DATA:
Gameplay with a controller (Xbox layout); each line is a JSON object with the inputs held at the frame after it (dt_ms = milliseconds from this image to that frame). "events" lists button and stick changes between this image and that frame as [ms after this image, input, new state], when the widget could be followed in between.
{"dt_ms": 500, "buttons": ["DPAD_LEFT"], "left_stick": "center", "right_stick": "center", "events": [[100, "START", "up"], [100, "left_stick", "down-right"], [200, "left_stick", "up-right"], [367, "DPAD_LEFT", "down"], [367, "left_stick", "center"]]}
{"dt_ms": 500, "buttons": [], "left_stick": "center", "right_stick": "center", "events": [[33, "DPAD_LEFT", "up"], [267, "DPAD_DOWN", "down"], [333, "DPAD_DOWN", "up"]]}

WHAT YOU NEED TO DO: Lines holding the string "down": find them in the listing above and copy each one.

ANSWER TO THIS TASK:
{"dt_ms": 500, "buttons": ["DPAD_LEFT"], "left_stick": "center", "right_stick": "center", "events": [[100, "START", "up"], [100, "left_stick", "down-right"], [200, "left_stick", "up-right"], [367, "DPAD_LEFT", "down"], [367, "left_stick", "center"]]}
{"dt_ms": 500, "buttons": [], "left_stick": "center", "right_stick": "center", "events": [[33, "DPAD_LEFT", "up"], [267, "DPAD_DOWN", "down"], [333, "DPAD_DOWN", "up"]]}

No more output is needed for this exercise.